Here are a couple representative excerpts:

And there grew therefrom a little courage into mine heart, and I obeyed my spirit, and took an hold of my strength and went slowly backward into the bushes. And presently I was come a long way off. Yet troubled and disturbed, and very strict to my going.

And onward I did pass, and I do mind me how that I saw the lower fires of that Country to burn very fierce; and this I set to the richness of the air; but yet with no surety of knowledge; and do but tell the same that you shall see the oddments of thought that went oft across my brain, and so have so much knowledge as I, concerning this and that.

And I ceased to run, and lay quiet; for, in truth, I did near swoon away with the hardness of my travel. And indeed as you shall know, I had slept not for seven-and-twenty hours, and had scarce ceased to labour in all that time.

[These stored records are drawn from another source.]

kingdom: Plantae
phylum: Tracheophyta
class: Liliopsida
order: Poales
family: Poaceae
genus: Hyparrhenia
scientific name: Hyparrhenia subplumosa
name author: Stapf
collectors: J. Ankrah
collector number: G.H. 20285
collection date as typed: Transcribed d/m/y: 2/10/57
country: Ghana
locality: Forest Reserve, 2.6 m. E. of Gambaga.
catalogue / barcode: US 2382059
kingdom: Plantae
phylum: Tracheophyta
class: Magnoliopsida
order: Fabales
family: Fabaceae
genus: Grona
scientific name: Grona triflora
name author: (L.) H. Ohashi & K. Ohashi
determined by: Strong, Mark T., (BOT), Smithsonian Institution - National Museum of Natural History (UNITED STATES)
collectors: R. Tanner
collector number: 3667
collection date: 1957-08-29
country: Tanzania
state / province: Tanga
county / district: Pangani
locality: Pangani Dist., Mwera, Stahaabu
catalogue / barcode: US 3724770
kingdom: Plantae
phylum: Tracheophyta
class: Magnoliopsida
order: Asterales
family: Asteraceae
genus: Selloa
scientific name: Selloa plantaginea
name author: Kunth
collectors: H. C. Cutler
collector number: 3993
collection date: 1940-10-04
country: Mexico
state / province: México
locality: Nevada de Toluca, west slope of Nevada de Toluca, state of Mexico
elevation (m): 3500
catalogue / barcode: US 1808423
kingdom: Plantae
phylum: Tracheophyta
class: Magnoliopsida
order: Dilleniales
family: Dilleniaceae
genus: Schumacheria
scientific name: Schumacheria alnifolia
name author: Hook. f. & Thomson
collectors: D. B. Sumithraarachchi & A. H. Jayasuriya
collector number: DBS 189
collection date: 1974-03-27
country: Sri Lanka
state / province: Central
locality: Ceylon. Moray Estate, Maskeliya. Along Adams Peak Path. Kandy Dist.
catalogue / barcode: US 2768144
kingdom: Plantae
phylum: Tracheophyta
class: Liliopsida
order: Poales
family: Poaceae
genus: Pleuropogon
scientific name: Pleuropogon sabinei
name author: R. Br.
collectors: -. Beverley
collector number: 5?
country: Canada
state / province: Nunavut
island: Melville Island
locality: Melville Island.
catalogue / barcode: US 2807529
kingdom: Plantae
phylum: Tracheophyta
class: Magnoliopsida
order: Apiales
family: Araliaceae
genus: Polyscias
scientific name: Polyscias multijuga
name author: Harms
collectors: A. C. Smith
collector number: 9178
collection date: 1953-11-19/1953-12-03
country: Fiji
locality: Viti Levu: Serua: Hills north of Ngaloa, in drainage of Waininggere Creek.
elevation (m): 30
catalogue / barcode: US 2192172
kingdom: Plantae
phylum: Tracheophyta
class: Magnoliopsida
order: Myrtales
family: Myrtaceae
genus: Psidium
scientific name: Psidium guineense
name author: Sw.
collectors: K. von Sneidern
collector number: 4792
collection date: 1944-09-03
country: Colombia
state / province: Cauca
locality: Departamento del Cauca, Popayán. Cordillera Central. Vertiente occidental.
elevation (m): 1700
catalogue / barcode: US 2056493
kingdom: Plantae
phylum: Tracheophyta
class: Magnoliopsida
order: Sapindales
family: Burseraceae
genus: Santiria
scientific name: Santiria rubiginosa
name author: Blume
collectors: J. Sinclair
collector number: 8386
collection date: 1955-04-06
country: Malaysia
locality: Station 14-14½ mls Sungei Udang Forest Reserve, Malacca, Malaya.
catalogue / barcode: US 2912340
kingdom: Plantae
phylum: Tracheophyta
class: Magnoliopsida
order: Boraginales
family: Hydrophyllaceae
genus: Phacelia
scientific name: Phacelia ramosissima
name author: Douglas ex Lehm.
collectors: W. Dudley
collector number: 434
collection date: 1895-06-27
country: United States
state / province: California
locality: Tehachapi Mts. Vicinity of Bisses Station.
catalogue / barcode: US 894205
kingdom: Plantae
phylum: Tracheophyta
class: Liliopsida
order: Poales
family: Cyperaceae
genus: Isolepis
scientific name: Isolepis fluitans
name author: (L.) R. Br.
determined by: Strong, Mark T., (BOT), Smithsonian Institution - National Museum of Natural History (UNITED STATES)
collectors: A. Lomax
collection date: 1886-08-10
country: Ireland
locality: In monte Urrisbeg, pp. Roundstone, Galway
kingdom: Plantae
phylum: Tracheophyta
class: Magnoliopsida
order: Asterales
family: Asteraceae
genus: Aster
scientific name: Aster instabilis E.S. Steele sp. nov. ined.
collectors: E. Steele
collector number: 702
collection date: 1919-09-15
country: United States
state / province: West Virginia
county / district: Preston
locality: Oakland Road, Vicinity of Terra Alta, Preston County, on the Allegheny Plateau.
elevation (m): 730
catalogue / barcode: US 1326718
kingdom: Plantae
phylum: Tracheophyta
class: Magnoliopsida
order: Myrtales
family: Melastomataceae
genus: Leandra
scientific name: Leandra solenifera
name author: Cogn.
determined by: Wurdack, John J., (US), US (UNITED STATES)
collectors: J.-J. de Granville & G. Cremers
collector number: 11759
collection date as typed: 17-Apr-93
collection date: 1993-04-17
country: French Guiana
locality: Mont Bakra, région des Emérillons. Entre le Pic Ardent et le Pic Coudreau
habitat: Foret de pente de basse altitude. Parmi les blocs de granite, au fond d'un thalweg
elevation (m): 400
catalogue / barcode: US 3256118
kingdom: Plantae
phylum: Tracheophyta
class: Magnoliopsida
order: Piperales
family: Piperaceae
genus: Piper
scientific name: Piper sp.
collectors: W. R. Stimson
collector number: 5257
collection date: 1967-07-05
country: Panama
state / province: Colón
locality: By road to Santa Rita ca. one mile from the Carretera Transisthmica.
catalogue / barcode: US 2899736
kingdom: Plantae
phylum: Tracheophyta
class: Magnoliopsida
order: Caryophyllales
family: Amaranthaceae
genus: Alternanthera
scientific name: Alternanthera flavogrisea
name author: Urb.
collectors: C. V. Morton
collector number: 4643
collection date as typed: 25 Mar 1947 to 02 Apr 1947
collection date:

Moreover I had eat not, neither drunk, for nine hours; and so shall you conceive that I was truly a-weary.

“As you shall know” indeed, for he keeps careful reckoning of the time, of his meals, of the direction and distance of his travel, of pretty much every single thing. This confounding diction never lets up, although you do get used to it.

And yet, despite these infuriating aspects, the journey he is undertaking is so compelling, and the world he travels through so mysterious and well-formed, that it is immensely difficult to stop reading despite the difficulty of doing so.

The truth is that the style does narrative work as well, adding a layer of strangeness to the already strange, and keeping the reader in mind of the fact that the narrator, like them, is a stranger and a visitor to this world.

By the time the end rolled around, I was loath to let go of this world, knowing that once the final page was turned, there would be no further revelations as to the nature of the narrator’s experiences. What was that disembodied laughter? What was the airship, and the primitive ones who guarded it? How did the world become like this?

Like the narrator, Hodgson’s masterpiece transcends time; It is too weird and dated to come from the present, yet too ingenious and original to be consigned to the past. It is unique and beautiful and without parallel. That it was published more than a century ago, predating the rise of cosmic horror and serious science fiction, is a fact that continually boggled my mind as I was reading it. For anyone delving into the origins of weird fiction, Lovecraftian horror, and ambitious science fiction, it is a must-read — but one that will try your patience nonetheless.

One last point: The book was essentially rewritten lately as “A Classic Retold” or some such. I looked into this as an alternative when it became clear that the original’s stylistic choices were not going to abate. Unfortunately it is not worth even considering, as it does away with an enormous amount of what makes the original so strange and wonderful. Read The Night Land, or don’t.